Brennan Center for Justice President Michael Waldman noted in mourning McCain’s death that the senator had been “an extraordinary champion of America’s democratic ideals,” and the same can surely be said of Feingold. The pair found bipartisan common ground on democracy issues—as they did on human-rights concerns and their shared opposition to the use of torture. But they had deep differences on how a democracy might acquit itself, differences that were highlighted by their split over the Iraq War—which McCain encouraged and supported to a fault, while Feingold mounted urgent and ongoing opposition.
Despite their consequential differences, McCain rarely missed an opportunity to hail Feingold’s “trademark integrity and independence.” Feingold displayed an equal measure of admiration for his compatriot in an epic struggle to reform our politics—admiration that the Wisconsinite expressed on Saturday with a simple announcement that “We will all be poorer without his leadership.”
More often than not, I disagreed with John McCain. Even as I applauded his wrangling with Donald Trump on some domestic issues, I remained frustrated with McCain’s approach to foreign policy—especially when it came to his ardent support for military spending, his attacks on the Iran nuclear deal, and his defense of U.S. aid to Saudi aggression in Yemen. And there really are no excuses for his ill-considered (if considered at all) decision to bring Sarah Palin onto the national political stage.
But I came over the years to recognize the sincerity of McCain’s engagement with the campaign-finance issues on which he worked with Feingold. A year before Feingold’s 2010 defeat for reelection to the Senate, the Democrat from Wisconsin and the Republican from Arizona grew increasingly concerned about the steps Chief Justice John Roberts was taking to undermine rules that protected against corporate influence on our campaigns—steps that would, in 2010, culminate in the Supreme Court’s disastrous decision in the Citizens United case.
Together, they expressed their fear that the Court was moving in a direction that “could have serious consequences for our democracy.” In a letter the two senators signed, they counseled against any move that “would open the floodgates to unlimited corporate spending during elections and undermine election laws across the country.” Were the high court to warp campaign-finance laws to favor the billionaire class, they warned, “Those able to spend tens of millions of dollars, like a Fortune 500 company, are much more likely to be heard during an election than average American voters.”
Roberts and his conservative colleagues rejected the wise counsel of the unlikely senatorial allies. Since then, our political processes have taken the antidemocratic turn that McCain and Feingold feared.

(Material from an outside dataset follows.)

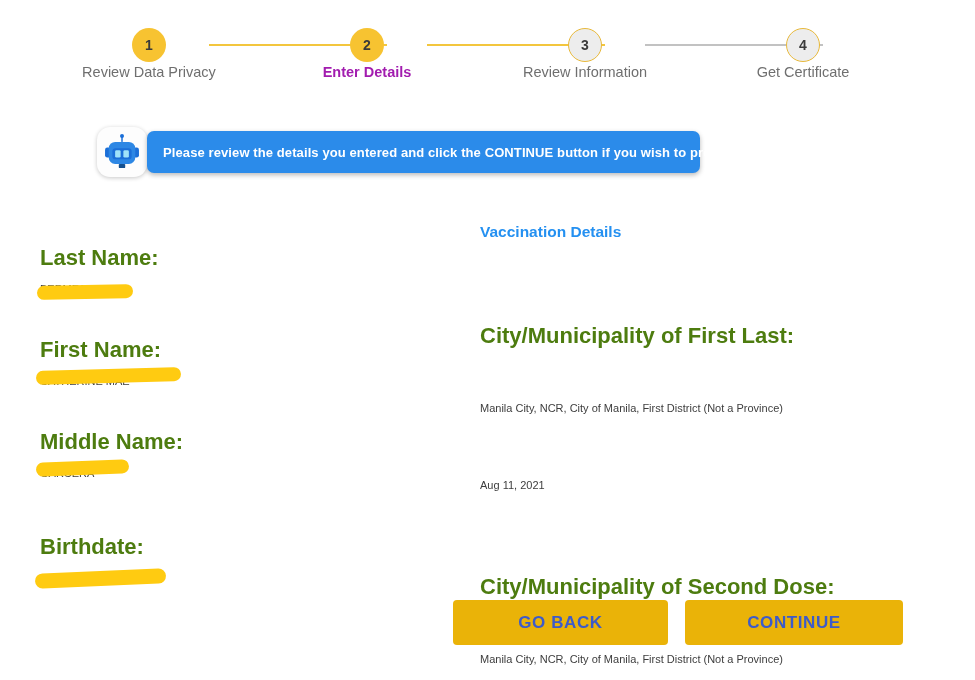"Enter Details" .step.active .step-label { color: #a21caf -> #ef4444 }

But it is vital to remember that the good fight for fair elections and honest governance was once waged by a Democrat and a maverick Republican.
The struggle to renew American democracy will continue. The Citizens United ruling will be overturned. And we will eventually have what McCain and Feingold hoped to see: a politics defined by clashes of ideas rather than campaign spending. Getting there will be hard, and it will almost certainly require cooperation across lines of partisanship and ideology by officials who value democracy more than the favor of the billionaire class.
What John McCain showed us, with the help of Russ Feingold, is that such cooperation is possible.